Halfway down the corridor toward the master bedroom, he sees, through the open doorway, clothes, magazines, and bureau drawers littering the floor. He smells what he smells more distinctly. In a frightened half-jog he enters the room. Lying face up on the bed, her body wrapped below the neck in clear plastic, is the dead girl. Attached to her chest a yellow sheet of paper declares: “John Moon murdered me!” In the middle of the rug, John drops to his knees, puts his hands to his face, and blathers in a mysteriously poignant way.

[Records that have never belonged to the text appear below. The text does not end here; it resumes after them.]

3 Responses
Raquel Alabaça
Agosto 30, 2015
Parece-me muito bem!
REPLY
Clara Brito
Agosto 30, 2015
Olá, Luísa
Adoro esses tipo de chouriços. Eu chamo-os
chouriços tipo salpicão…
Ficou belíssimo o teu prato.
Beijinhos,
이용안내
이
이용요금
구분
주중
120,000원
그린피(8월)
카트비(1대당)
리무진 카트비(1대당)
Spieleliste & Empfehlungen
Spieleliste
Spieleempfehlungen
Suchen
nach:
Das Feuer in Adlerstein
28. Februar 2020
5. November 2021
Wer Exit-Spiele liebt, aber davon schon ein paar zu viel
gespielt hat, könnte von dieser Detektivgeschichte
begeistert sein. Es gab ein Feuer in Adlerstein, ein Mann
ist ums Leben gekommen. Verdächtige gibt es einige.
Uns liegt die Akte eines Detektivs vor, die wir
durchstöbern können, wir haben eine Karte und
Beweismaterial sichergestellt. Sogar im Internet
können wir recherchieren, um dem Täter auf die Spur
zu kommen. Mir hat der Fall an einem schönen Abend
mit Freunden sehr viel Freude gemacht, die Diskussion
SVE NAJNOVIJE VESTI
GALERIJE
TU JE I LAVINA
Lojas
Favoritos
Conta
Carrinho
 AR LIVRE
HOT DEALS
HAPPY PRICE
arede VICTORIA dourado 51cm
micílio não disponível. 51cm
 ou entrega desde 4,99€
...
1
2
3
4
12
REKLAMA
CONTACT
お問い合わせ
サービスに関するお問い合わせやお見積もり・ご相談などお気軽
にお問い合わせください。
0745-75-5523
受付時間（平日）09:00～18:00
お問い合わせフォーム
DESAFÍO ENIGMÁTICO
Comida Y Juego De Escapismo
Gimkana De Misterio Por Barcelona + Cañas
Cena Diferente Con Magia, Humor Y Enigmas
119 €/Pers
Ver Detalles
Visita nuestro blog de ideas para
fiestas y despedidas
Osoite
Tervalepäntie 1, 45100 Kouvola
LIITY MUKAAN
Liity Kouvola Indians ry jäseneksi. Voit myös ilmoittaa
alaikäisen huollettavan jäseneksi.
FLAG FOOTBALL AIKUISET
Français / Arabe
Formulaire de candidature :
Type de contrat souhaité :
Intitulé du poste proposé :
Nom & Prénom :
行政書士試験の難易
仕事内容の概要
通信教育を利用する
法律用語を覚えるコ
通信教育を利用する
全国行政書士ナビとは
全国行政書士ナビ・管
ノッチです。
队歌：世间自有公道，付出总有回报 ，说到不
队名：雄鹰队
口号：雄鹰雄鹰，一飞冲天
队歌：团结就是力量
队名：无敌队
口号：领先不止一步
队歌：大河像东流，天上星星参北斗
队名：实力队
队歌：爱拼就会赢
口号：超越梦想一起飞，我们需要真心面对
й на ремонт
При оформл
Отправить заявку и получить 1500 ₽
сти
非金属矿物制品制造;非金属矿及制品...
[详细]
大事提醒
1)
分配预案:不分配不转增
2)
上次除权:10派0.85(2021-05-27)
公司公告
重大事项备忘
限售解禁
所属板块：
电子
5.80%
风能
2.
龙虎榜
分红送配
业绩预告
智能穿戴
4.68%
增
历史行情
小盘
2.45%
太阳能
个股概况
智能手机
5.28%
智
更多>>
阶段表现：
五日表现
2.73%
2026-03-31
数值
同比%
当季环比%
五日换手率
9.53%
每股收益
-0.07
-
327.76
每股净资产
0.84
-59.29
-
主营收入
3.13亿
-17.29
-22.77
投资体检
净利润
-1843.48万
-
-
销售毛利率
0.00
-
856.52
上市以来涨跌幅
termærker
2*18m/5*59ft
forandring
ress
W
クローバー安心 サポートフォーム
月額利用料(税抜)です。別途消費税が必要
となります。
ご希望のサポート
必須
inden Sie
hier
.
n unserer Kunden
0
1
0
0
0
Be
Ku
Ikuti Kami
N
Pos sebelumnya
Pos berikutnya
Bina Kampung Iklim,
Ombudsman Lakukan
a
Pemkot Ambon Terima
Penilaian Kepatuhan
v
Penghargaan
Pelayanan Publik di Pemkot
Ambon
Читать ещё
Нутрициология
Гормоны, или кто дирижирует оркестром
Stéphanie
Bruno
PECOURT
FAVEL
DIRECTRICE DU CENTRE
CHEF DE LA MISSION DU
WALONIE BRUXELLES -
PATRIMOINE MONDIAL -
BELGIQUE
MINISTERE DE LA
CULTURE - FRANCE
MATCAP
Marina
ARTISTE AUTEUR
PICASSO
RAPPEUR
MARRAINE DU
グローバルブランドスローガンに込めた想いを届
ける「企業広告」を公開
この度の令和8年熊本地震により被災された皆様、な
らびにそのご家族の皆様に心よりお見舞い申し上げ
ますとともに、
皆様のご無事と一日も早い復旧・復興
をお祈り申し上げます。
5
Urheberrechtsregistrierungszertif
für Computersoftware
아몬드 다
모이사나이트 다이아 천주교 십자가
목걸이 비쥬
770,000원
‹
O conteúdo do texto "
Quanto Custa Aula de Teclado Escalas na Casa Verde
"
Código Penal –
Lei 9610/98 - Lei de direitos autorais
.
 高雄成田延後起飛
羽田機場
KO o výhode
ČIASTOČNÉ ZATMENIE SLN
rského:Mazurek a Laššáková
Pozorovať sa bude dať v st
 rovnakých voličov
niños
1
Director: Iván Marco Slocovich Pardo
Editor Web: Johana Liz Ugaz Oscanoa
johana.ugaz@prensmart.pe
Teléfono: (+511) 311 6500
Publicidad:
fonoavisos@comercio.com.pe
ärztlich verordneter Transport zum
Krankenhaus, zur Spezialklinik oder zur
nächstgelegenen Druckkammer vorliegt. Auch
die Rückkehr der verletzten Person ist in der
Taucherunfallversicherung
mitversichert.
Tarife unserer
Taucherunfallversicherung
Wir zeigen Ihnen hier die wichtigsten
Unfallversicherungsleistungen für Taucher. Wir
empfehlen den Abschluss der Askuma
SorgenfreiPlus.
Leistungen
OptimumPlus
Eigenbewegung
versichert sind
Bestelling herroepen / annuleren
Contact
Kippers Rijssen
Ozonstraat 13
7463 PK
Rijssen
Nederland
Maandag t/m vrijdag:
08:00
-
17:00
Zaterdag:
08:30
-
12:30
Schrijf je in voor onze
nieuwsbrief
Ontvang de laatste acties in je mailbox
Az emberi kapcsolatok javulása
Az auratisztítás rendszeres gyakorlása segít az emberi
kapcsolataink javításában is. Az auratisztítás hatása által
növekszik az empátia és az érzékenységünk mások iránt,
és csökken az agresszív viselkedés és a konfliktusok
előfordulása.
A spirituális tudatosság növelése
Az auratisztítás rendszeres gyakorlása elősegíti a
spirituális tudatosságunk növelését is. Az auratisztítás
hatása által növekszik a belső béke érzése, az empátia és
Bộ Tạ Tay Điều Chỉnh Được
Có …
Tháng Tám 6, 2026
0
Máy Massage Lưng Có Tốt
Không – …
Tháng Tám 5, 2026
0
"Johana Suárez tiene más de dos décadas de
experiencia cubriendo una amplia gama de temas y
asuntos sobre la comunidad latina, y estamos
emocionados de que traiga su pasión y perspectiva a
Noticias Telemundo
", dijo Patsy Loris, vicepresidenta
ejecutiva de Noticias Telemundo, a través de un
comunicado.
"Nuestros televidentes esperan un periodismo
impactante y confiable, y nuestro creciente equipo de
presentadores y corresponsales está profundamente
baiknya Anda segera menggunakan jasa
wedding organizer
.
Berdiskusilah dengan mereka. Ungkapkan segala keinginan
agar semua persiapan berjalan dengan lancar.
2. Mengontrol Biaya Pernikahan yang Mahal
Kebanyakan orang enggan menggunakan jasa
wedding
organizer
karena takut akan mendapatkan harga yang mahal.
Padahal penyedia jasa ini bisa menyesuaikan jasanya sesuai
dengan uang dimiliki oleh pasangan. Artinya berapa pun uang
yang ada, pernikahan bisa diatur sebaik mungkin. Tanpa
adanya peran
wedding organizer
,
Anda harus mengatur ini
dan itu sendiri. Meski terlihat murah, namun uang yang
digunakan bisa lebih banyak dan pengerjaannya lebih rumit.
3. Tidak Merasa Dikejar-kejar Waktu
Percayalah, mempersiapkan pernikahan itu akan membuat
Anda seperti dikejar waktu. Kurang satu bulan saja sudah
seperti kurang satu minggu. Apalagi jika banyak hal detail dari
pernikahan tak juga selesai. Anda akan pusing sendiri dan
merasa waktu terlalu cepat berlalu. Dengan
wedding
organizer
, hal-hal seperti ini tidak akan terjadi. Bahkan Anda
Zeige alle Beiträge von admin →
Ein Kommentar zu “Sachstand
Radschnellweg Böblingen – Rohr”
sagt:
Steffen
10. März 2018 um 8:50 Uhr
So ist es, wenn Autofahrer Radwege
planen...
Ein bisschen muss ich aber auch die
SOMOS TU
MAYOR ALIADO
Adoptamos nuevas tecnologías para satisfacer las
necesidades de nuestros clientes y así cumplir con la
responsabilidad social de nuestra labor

Beyond cerebration is a place clearer than thought. Equivocations don’t exist in this realm. There is no moral compass. Inside, only him and the dead girl. Outside, the world circling like vultures.
Oblivious to the stench, he sits down on the mattress near her head and studies her pale, bloated face. Her mouth is slightly open and a small particle of food is still lodged between her teeth. Her eyes are closed, her nostrils exaggeratedly flared. The ponytail lies like a thick nest beneath her head. Mashed to her forehead is a dead mosquito. He imagines her voice, medium-pitched and resonant, sounding beyond her years. She laughed often, a free-flowing verse, occasionally at things that others didn’t find amusing. She sometimes cried without provocation. The world struck her as ridiculous or tragic. She wasn’t sure why. She had a weakness for bad men. Mean men. Men who beat her up, then brought her roses.
He reaches down with his forefingers and gently pushes at her eyelids. They’re swollen shut. He pushes harder. The lids open with a quiet pop to eyes the color of deer hide. She kept getting into situations. Her parents were pathetic. Her friends were the world. She liked sex because they did and she was supposed to, but what really got her hot was pushing things to the limit. She had trouble seeing a point beyond that. She didn’t like to hurt people, though, or to see them hurt. She was compassionate toward those who were helpless. If she could, she would avoid stepping on an ant. She didn’t like to think about growing old. She had a sneaking suspicion she wouldn’t. Old people were like robots. She once dreamed her parents ran on batteries. She wrote a short story about this and while reading it to her English class felt so liberated she thought of becoming a writer but decided she couldn’t spend that much time sitting down.